Friday, May 1, 2009
May Day
Ahhhh. The fragrance of apple blossoms takes me back, back, back. . .
May Day the Spring celebration (not to be confused with Mayday the distress call which has nothing to do with a particular month but rather is from the French, venez m'aider meaning "come help me") brings to mind The Slab.
In my elementary school days we acknowledged the change of season with something called the May Fete. The May Fete was a sort of pagan ritual created by PTA mothers to accomplish two things--torture of children and fundraising. There was also some seamstressing involved--we all had to dress alike. It took place on The Slab.
The Slab was, simply, a slab. Our brand spanking new elementary school built to handle the booming baby numbers was fully equipped with cutting edge technology of the day--windows that opened, big fans, chalkboards that wrapped around two sides of the room, and in the midst of the play ground (open grassy areas), a 30 by 50 foot concrete slab. The Slab was used for recess when rainy season turned the grassy areas to mud, and for the grande promenade and terpsichorean feats of May Fete, accompanied by a scratchy record playing "It's a Treat to Beat Your Feet on the Mississippi Mud" over the pa system.

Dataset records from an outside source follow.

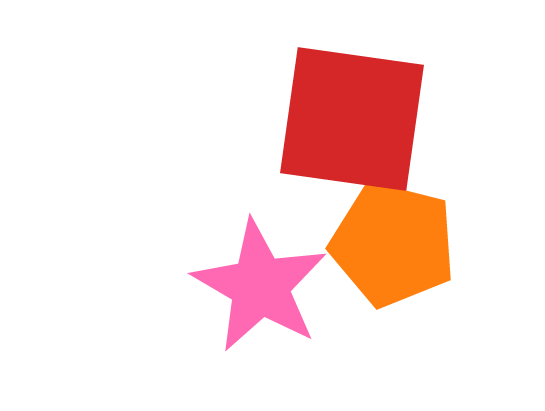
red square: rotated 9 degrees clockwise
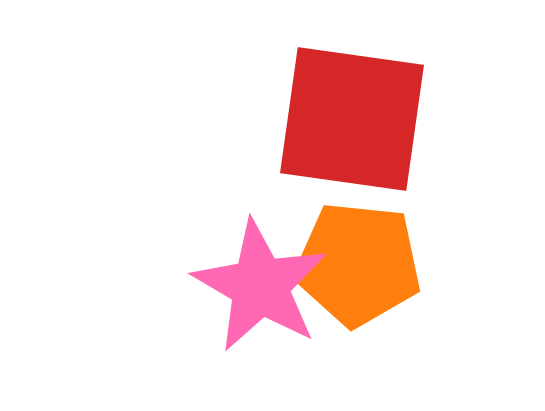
orange pentagon: moved 35 px left, 20 px down; rotated 8 degrees counterclockwise
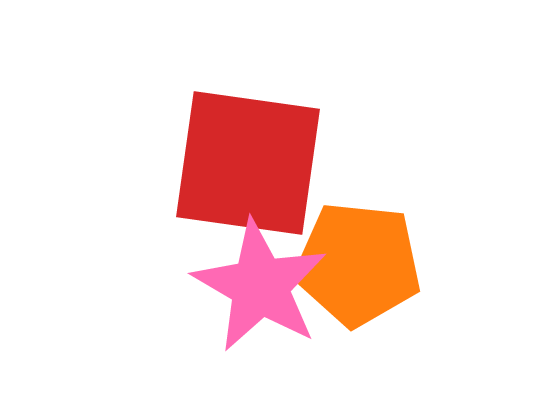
red square: moved 104 px left, 44 px down
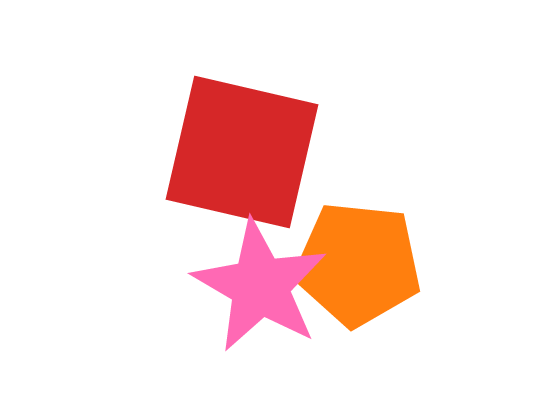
red square: moved 6 px left, 11 px up; rotated 5 degrees clockwise
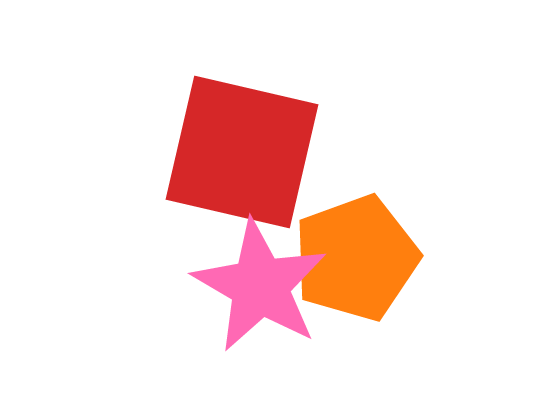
orange pentagon: moved 2 px left, 6 px up; rotated 26 degrees counterclockwise
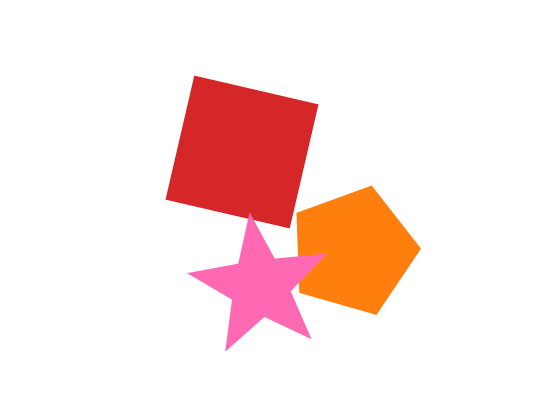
orange pentagon: moved 3 px left, 7 px up
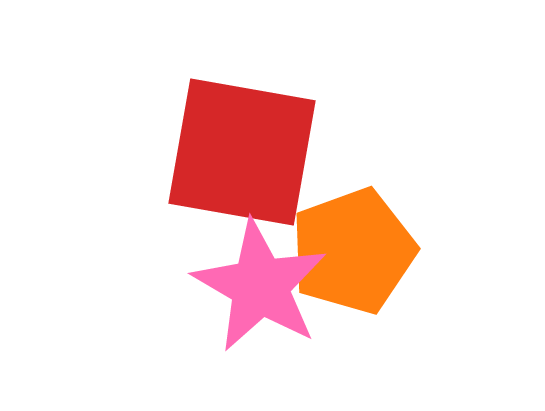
red square: rotated 3 degrees counterclockwise
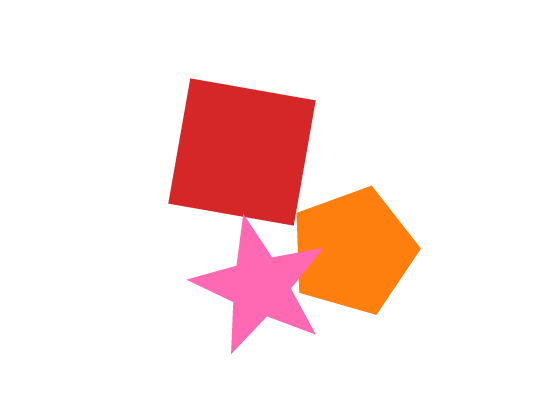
pink star: rotated 5 degrees counterclockwise
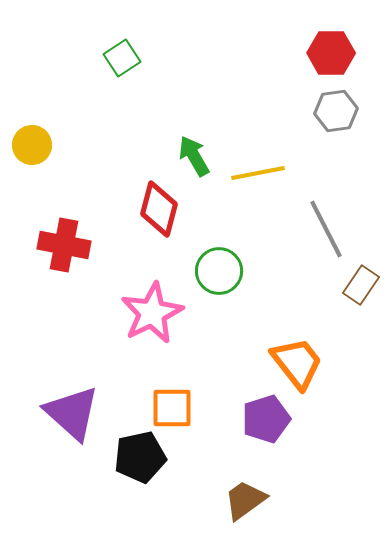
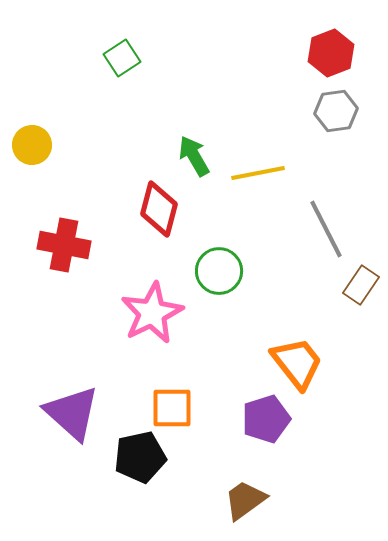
red hexagon: rotated 21 degrees counterclockwise
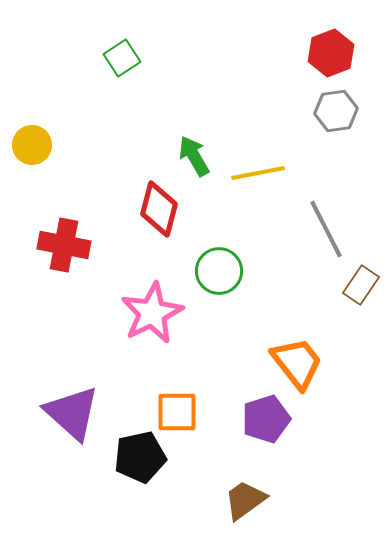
orange square: moved 5 px right, 4 px down
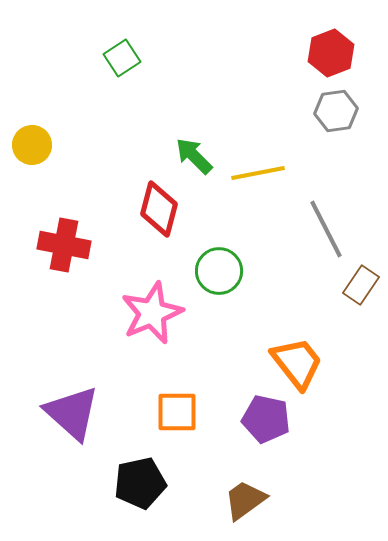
green arrow: rotated 15 degrees counterclockwise
pink star: rotated 4 degrees clockwise
purple pentagon: rotated 30 degrees clockwise
black pentagon: moved 26 px down
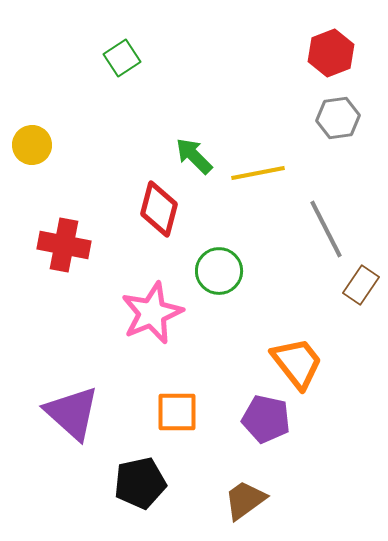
gray hexagon: moved 2 px right, 7 px down
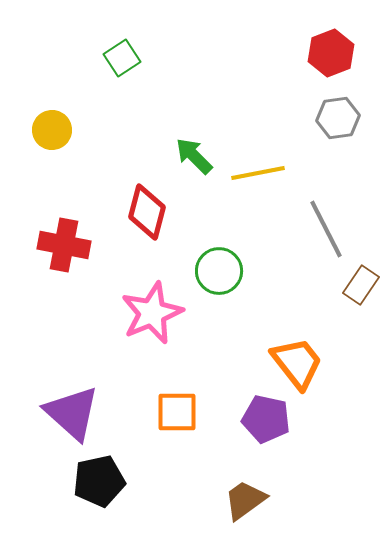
yellow circle: moved 20 px right, 15 px up
red diamond: moved 12 px left, 3 px down
black pentagon: moved 41 px left, 2 px up
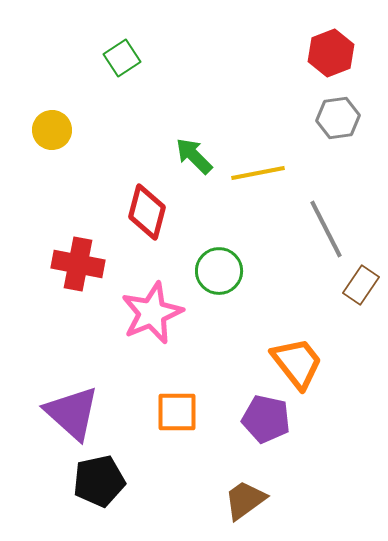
red cross: moved 14 px right, 19 px down
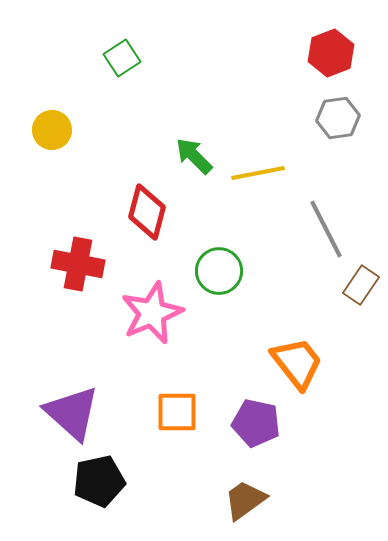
purple pentagon: moved 10 px left, 4 px down
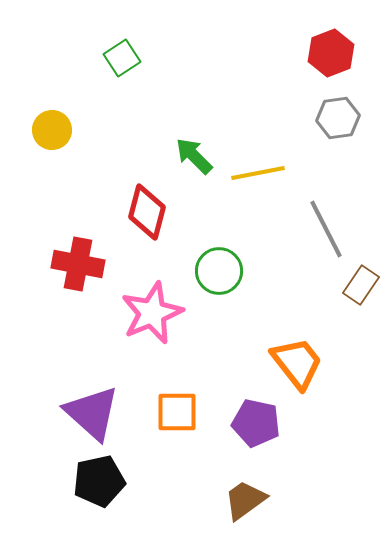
purple triangle: moved 20 px right
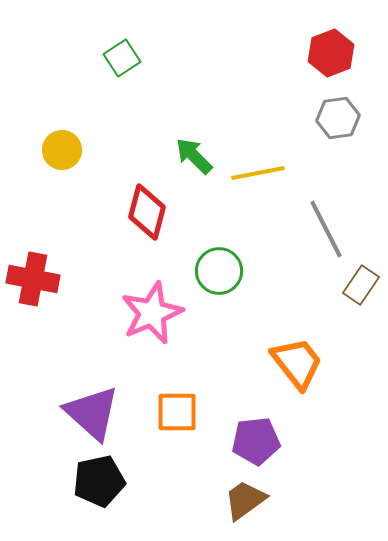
yellow circle: moved 10 px right, 20 px down
red cross: moved 45 px left, 15 px down
purple pentagon: moved 18 px down; rotated 18 degrees counterclockwise
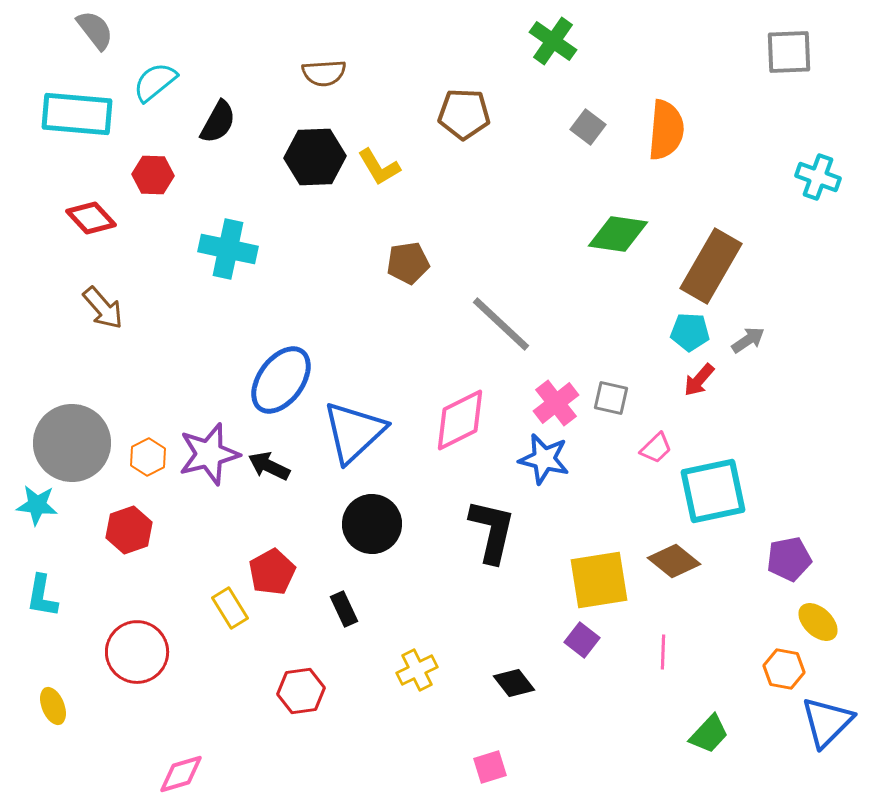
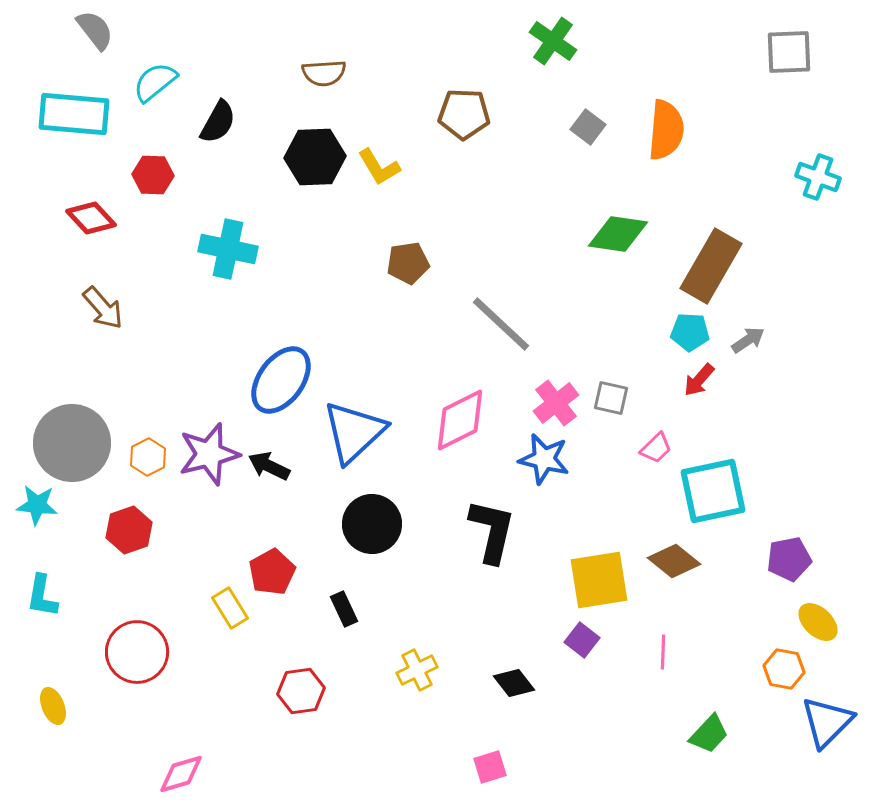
cyan rectangle at (77, 114): moved 3 px left
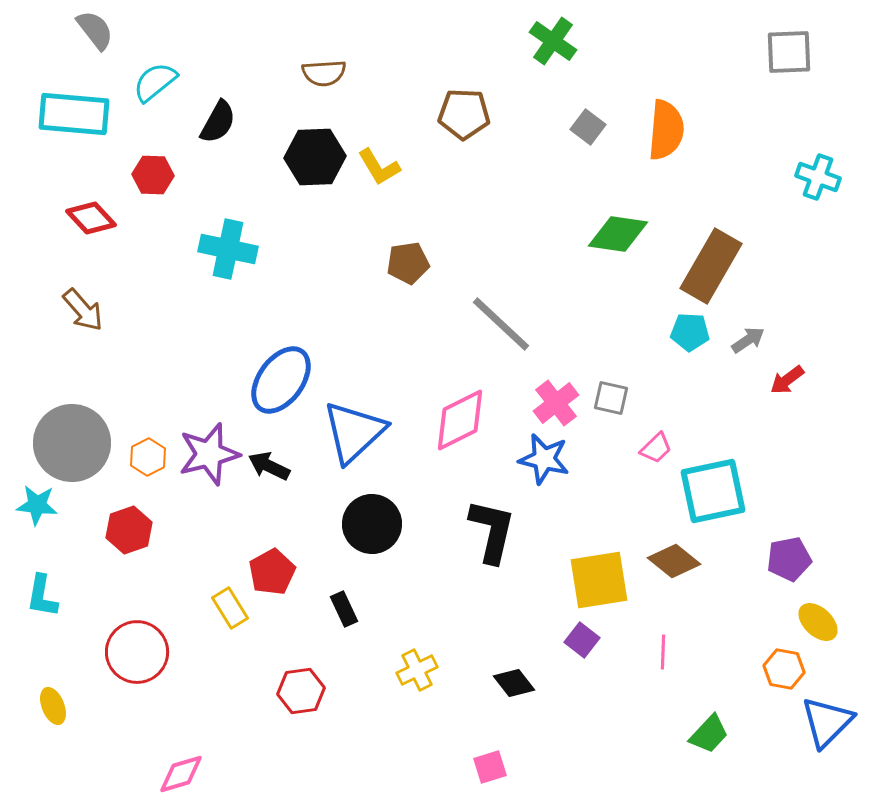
brown arrow at (103, 308): moved 20 px left, 2 px down
red arrow at (699, 380): moved 88 px right; rotated 12 degrees clockwise
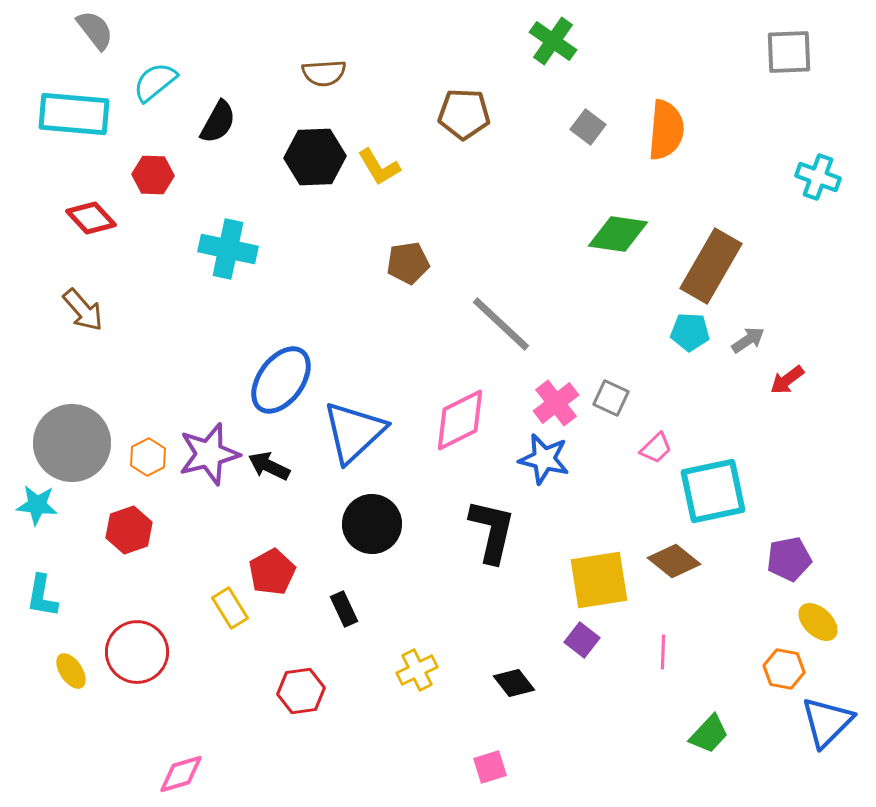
gray square at (611, 398): rotated 12 degrees clockwise
yellow ellipse at (53, 706): moved 18 px right, 35 px up; rotated 12 degrees counterclockwise
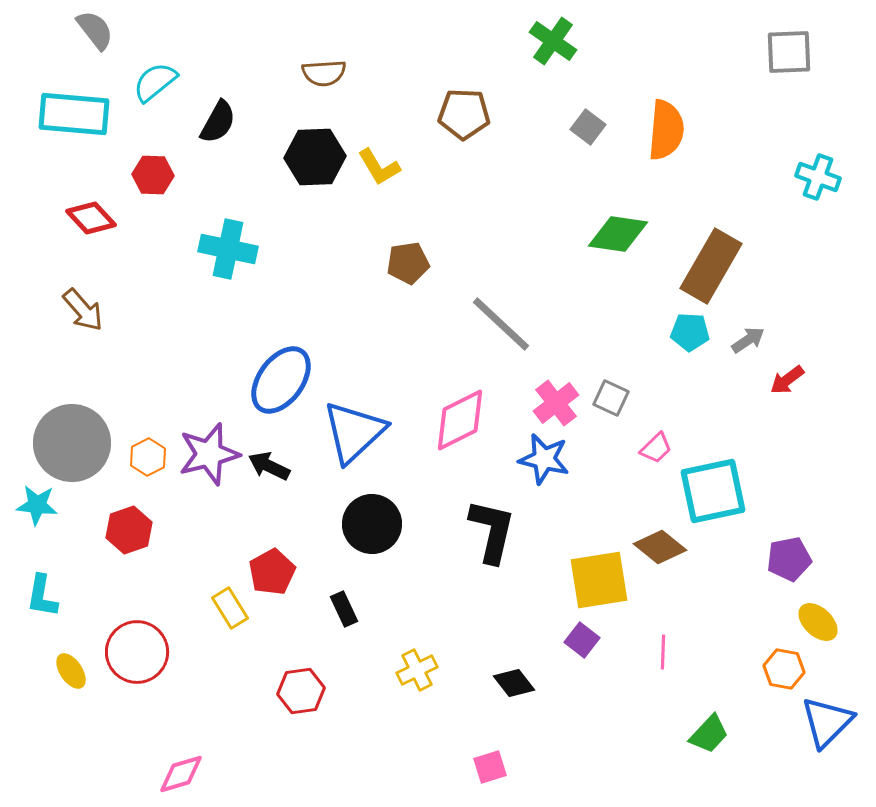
brown diamond at (674, 561): moved 14 px left, 14 px up
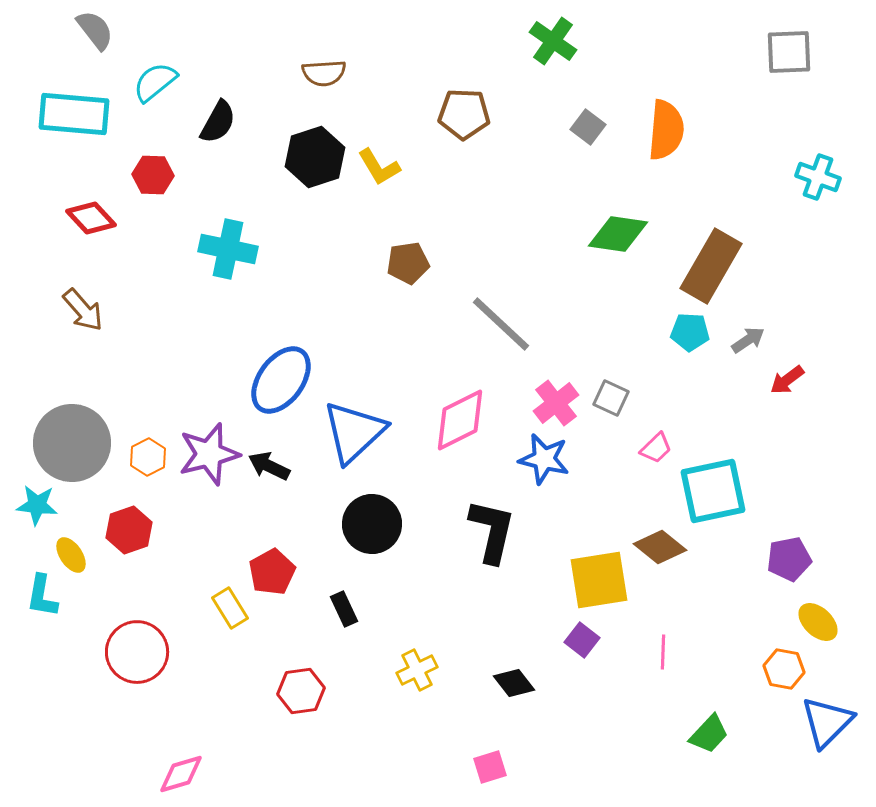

All I remember is that the girls were required to wear silly costumes sewn frantically by their mothers from lots of specific cloth that had been purchased in bulk from the local fabric store, and the boys always got away with wearing jeans and a white shirt.
Dance was a foreign and forbidden activity to me. My strict Southern Baptist raising did not allow certain activities and dance was at the top of the list. But my parents had no problem at all with dressing me up in some absurd costume and watching me prance painfully across The Slab, holding my partner's hand. This was before the days of sex education in Preschool, when boys and girls held a healthy disdain for each other and found nothing in common until about the 7th grade.
The greatest fear of the time was that your partner(we were divided up into couples, eewww!) would not make the Dancing with the Stars cut and you would have a second level of humiliation piled upon you. The first level was having to wear that stupid costume, the second, having to touch the opposite sex. (Eewwww!)
I wish I could provide you with some highly hilarious disaster that happened, but the combined trauma of wearing flouncy skirts held in place by elastic, holding an icky boy's hand and praying he wouldn't step on my toes has caused temporary amnesia. My therapist is working on it, though.
(Perhaps May Day the celebration and Mayday the distress call do have more in common than I thought.)